Currently a research project, but it allows MIMD On GP-GPUs (MOG)
Table Three: Programming Tools for GP-GPU hardware
Some Final Words
The most interesting thing bout GP-GPU processing is what I call the low barrier of experimentation. Many of the early successes in GP-GPU computing came about because someone became curious about the processing power that might exist in their video card. They set out on their own, at home or in their office and ported a portion of their code to CUDA or BrookGPU. After what they described as minimal effort, they started to see speed-ups of 5-10 times (maybe more). Convinced they were on to something, they did more porting and in some cases managed to achieve remarkable speed-ups. At this point, they were able to convince their colleagues that GPU processing actually worked.

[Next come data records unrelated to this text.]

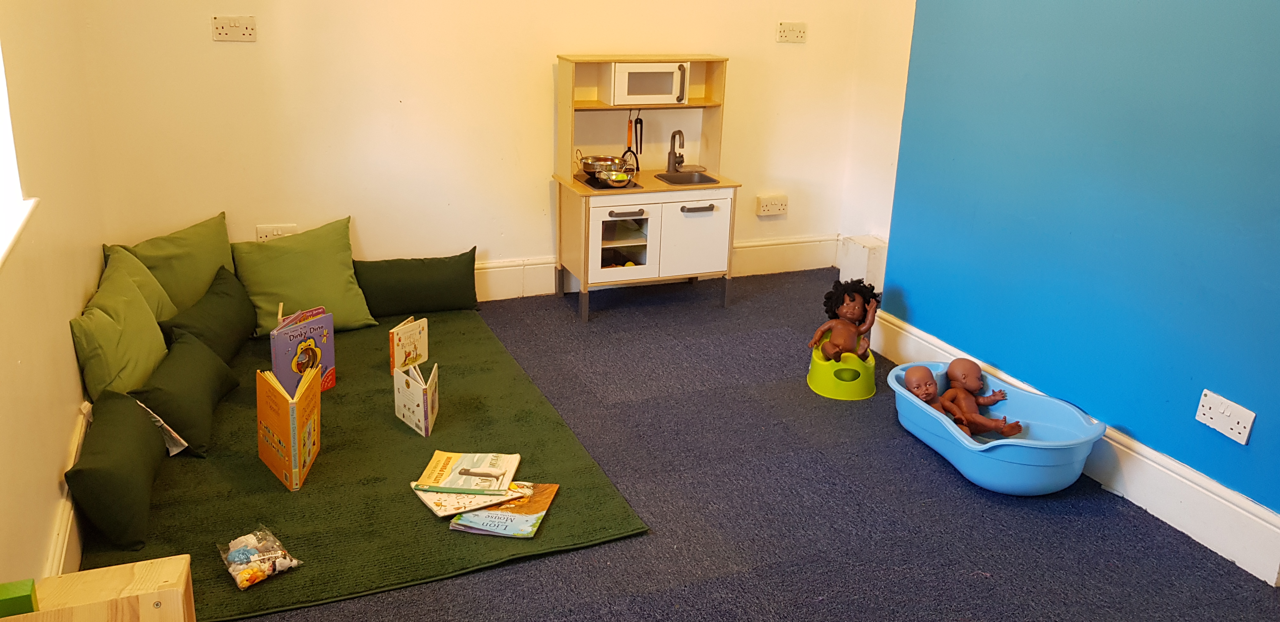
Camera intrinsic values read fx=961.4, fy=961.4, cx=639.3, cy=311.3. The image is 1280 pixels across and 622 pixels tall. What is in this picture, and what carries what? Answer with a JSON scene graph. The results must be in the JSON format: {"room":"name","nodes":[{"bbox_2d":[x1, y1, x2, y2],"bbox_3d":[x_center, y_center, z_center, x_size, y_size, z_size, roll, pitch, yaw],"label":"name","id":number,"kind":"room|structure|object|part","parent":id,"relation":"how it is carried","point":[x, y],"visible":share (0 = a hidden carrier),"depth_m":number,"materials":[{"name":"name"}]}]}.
{"room":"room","nodes":[
{"label":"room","id":0,"kind":"room"},
{"bbox_2d":[0,0,109,599],"bbox_3d":[-1.180,-0.260,1.309,0.182,2.631,5.028,-6,21,-22],"label":"left wall","id":1,"kind":"structure","parent":0,"point":[63,439],"depth_m":2.59,"materials":[{"name":"paint"}]},
{"bbox_2d":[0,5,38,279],"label":"window","id":2,"kind":"structure","parent":1,"relation":"in","point":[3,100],"depth_m":2.40,"materials":[{"name":"white"}]},
{"bbox_2d":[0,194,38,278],"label":"window sill","id":3,"kind":"structure","parent":1,"relation":"attached to","point":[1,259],"depth_m":2.29,"materials":[{"name":"white paint"}]},
{"bbox_2d":[45,401,90,575],"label":"baseboard","id":4,"kind":"structure","parent":1,"relation":"attached to","point":[59,544],"depth_m":2.47,"materials":[{"name":"white paint"}]},
{"bbox_2d":[65,0,894,303],"bbox_3d":[-0.474,-1.391,4.408,3.736,2.709,0.173,-6,21,-22],"label":"back wall","id":5,"kind":"structure","parent":0,"point":[545,51],"depth_m":4.30,"materials":[{"name":"paint"}]},
{"bbox_2d":[212,15,255,41],"bbox_3d":[-1.652,-1.154,3.919,0.152,0.099,0.021,-6,21,-22],"label":"wall socket","id":6,"kind":"object","parent":5,"relation":"attached to","point":[222,24],"visible":0.98,"depth_m":3.92,"materials":[{"name":"white plastic"}]},
{"bbox_2d":[257,223,297,241],"bbox_3d":[-1.597,-0.336,4.235,0.160,0.090,0.018,-6,21,-22],"label":"wall socket","id":7,"kind":"object","parent":5,"relation":"attached to","point":[276,233],"visible":0.59,"depth_m":4.22,"materials":[{"name":"white plastic"}]},
{"bbox_2d":[473,235,837,300],"bbox_3d":[-0.692,-0.154,4.669,3.809,0.176,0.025,-6,21,-22],"label":"baseboard","id":8,"kind":"structure","parent":5,"relation":"attached to","point":[495,265],"depth_m":5.09,"materials":[{"name":"white paint"}]},
{"bbox_2d":[755,193,787,216],"bbox_3d":[0.707,-0.569,5.133,0.164,0.101,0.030,-6,21,-22],"label":"wall socket","id":9,"kind":"object","parent":5,"relation":"attached to","point":[766,208],"visible":0.99,"depth_m":5.12,"materials":[{"name":"white plastic"}]},
{"bbox_2d":[776,20,807,42],"bbox_3d":[0.770,-1.405,4.836,0.151,0.099,0.021,-6,21,-22],"label":"wall socket","id":10,"kind":"object","parent":5,"relation":"attached to","point":[782,28],"visible":0.98,"depth_m":4.83,"materials":[{"name":"white plastic"}]},
{"bbox_2d":[176,268,1279,621],"bbox_3d":[0.253,0.804,2.405,3.559,0.100,5.359,-6,21,-22],"label":"floor","id":11,"kind":"structure","parent":0,"point":[775,295],"depth_m":2.88,"materials":[{"name":"carpet"}]},
{"bbox_2d":[0,554,197,621],"bbox_3d":[-0.892,0.744,1.515,0.344,0.473,0.498,-6,21,-22],"label":"wooden box","id":12,"kind":"object","parent":11,"relation":"on","point":[89,606],"visible":0.95,"depth_m":1.60,"materials":[{"name":"beige wood"}]},
{"bbox_2d":[0,578,38,617],"bbox_3d":[-0.999,0.461,1.510,0.085,0.046,0.055,-6,21,-22],"label":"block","id":13,"kind":"object","parent":12,"relation":"on","point":[29,595],"visible":0.98,"depth_m":1.50,"materials":[{"name":"green"}]},
{"bbox_2d":[79,307,651,621],"bbox_3d":[-1.101,0.358,3.418,1.553,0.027,2.211,-6,21,-22],"label":"green mat","id":14,"kind":"object","parent":11,"relation":"on","point":[328,462],"visible":0.61,"depth_m":2.94,"materials":[{"name":"green carpet"}]},
{"bbox_2d":[68,388,168,552],"bbox_3d":[-1.476,0.425,2.713,0.213,0.257,0.534,-6,21,-22],"label":"green cushion","id":15,"kind":"object","parent":14,"relation":"on","point":[132,441],"visible":0.98,"depth_m":2.57,"materials":[{"name":"green fabric"}]},
{"bbox_2d":[70,251,169,402],"bbox_3d":[-1.740,0.091,3.213,0.253,0.409,0.560,-6,21,-22],"label":"green cushion","id":16,"kind":"object","parent":14,"relation":"on","point":[158,339],"visible":0.81,"depth_m":3.10,"materials":[{"name":"green fabric"}]},
{"bbox_2d":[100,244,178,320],"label":"green cushion","id":17,"kind":"object","parent":14,"relation":"on","point":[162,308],"visible":0.34,"depth_m":3.53,"materials":[{"name":"green fabric"}]},
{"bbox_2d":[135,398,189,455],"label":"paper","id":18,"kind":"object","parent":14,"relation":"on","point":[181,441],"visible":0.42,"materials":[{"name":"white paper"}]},
{"bbox_2d":[106,211,236,311],"bbox_3d":[-1.877,-0.129,3.918,0.311,0.434,0.579,13,22,29],"label":"green cushion","id":19,"kind":"object","parent":14,"relation":"on","point":[177,293],"visible":0.63,"depth_m":3.87,"materials":[{"name":"green fabric"}]},
{"bbox_2d":[132,329,239,457],"bbox_3d":[-1.523,0.254,3.190,0.253,0.265,0.519,-6,21,-22],"label":"green cushion","id":20,"kind":"object","parent":14,"relation":"on","point":[183,426],"visible":0.91,"depth_m":3.08,"materials":[{"name":"green fabric"}]},
{"bbox_2d":[160,262,256,362],"bbox_3d":[-1.656,0.046,3.692,0.245,0.289,0.635,0,19,-6],"label":"green cushion","id":21,"kind":"object","parent":14,"relation":"on","point":[235,316],"visible":0.83,"depth_m":3.62,"materials":[{"name":"green fabric"}]},
{"bbox_2d":[216,524,303,589],"bbox_3d":[-0.991,0.623,2.495,0.177,0.089,0.205,-15,25,-41],"label":"plastic bag","id":22,"kind":"object","parent":14,"relation":"on","point":[248,583],"visible":0.98,"depth_m":2.46,"materials":[{"name":"clear plastic"}]},
{"bbox_2d":[256,362,321,490],"bbox_3d":[-1.087,0.345,2.981,0.163,0.304,0.277,-6,21,-22],"label":"book","id":23,"kind":"object","parent":14,"relation":"on","point":[293,445],"visible":0.98,"depth_m":2.94,"materials":[{"name":"paper"}]},
{"bbox_2d":[269,306,336,393],"bbox_3d":[-1.225,0.161,3.476,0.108,0.291,0.233,14,22,32],"label":"book","id":24,"kind":"object","parent":14,"relation":"on","point":[312,343],"visible":0.83,"depth_m":3.44,"materials":[{"name":"paper"}]},
{"bbox_2d":[228,217,378,337],"bbox_3d":[-1.437,-0.141,4.084,0.584,0.418,0.372,-11,23,-32],"label":"green cushion","id":25,"kind":"object","parent":14,"relation":"on","point":[274,293],"visible":0.92,"depth_m":4.02,"materials":[{"name":"green fabric"}]},
{"bbox_2d":[388,316,428,372],"bbox_3d":[-0.901,0.140,3.745,0.085,0.185,0.167,11,21,25],"label":"book","id":26,"kind":"object","parent":14,"relation":"on","point":[411,346],"visible":0.98,"depth_m":3.72,"materials":[{"name":"paper"}]},
{"bbox_2d":[353,248,477,316],"bbox_3d":[-1.056,-0.129,4.393,0.640,0.271,0.212,-6,21,-22],"label":"cushion","id":27,"kind":"object","parent":14,"relation":"on","point":[379,299],"visible":0.97,"depth_m":4.34,"materials":[{"name":"green fabric"}]},
{"bbox_2d":[393,361,439,435],"bbox_3d":[-0.758,0.294,3.300,0.123,0.191,0.181,-15,26,-41],"label":"book","id":28,"kind":"object","parent":14,"relation":"on","point":[427,424],"visible":0.99,"depth_m":3.27,"materials":[{"name":"white paper"}]},
{"bbox_2d":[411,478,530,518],"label":"book","id":29,"kind":"object","parent":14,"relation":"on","point":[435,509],"visible":0.72,"depth_m":2.79,"materials":[{"name":"paper"}]},
{"bbox_2d":[413,451,520,493],"bbox_3d":[-0.513,0.482,2.905,0.284,0.029,0.212,3,19,4],"label":"book","id":30,"kind":"object","parent":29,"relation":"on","point":[455,468],"visible":0.99,"depth_m":2.87,"materials":[{"name":"paper"}]},
{"bbox_2d":[447,482,558,537],"bbox_3d":[-0.385,0.568,2.781,0.236,0.017,0.263,5,19,10],"label":"book","id":31,"kind":"object","parent":14,"relation":"on","point":[489,517],"visible":0.77,"depth_m":2.73,"materials":[{"name":"paper"}]},
{"bbox_2d":[553,53,740,321],"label":"toy kitchen","id":32,"kind":"object","parent":11,"relation":"on","point":[611,242],"visible":0.82,"depth_m":4.51,"materials":[{"name":"wood"}]},
{"bbox_2d":[573,171,643,190],"bbox_3d":[-0.151,-0.621,4.536,0.262,0.015,0.374,-6,21,-22],"label":"cooktop","id":33,"kind":"object","parent":32,"relation":"in","point":[590,183],"visible":0.44,"depth_m":4.46,"materials":[{"name":"black glass"}]},
{"bbox_2d":[577,152,625,175],"bbox_3d":[-0.180,-0.712,4.606,0.223,0.089,0.206,-6,21,-22],"label":"cooking pot","id":34,"kind":"object","parent":33,"relation":"on","point":[596,159],"visible":0.91,"depth_m":4.55,"materials":[{"name":"silver metal"}]},
{"bbox_2d":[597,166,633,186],"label":"bowl","id":35,"kind":"object","parent":33,"relation":"on","point":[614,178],"visible":0.99,"depth_m":4.39,"materials":[{"name":"metal"}]},
{"bbox_3d":[-0.082,-0.308,4.322,0.308,0.322,0.055,-6,21,-22],"label":"cabinet door","id":36,"kind":"part","parent":32,"relation":"part of","materials":[{"name":"white wood"}]},
{"bbox_3d":[-0.064,-0.430,4.250,0.160,0.025,0.053,-6,21,-22],"label":"handle","id":37,"kind":"part","parent":32,"relation":"part of","materials":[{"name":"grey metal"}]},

All of this sounds very familiar to how cluster HPC came to into the market. Like clusters, the cost to get in the game is minimal. For example, there are over 70 million CUDA enabled GPUs sitting in workstations out there. If you don’t have one, a the cost of a basic GeForce video card was less than $100. As for the software, it is freely available. NVidia and AMD/ATU, quite wisely, makes the tools available at no cost (and with no registration hassles). It is essentially the same cluster recipe, a low (or no) cost of entry, a possible big pay-off, and some spare time.
It is no wonder people are “playing” with this new technology.
If you are serious about GP-PU computing (i.e. you want to use it in a production environment), then consider the NVidia Tesla or AMD/ATI FireStream lines of hardware. Although the same GP-GPU may be used in less expensive video cards, the HPC optimized solutions are more than clever re-packaging. The HPC versions are designed for continuous operation which requires higher quality parts and attention to cooling. While a typical video card can reach the processing levels of an HPC application, most video processing happen in bursts. There are times when the GP-GPU is waiting for user input — like when you are about to yank that guy out of a car and start your crime spree.
The HPC enabled GP-GPUs are making some serious in-roads. There seems to be some healthy competition and plenty of success stories in the market. A low barrier to entry plus a spectrum of development tools make this a possible addition to your HPC arsenal.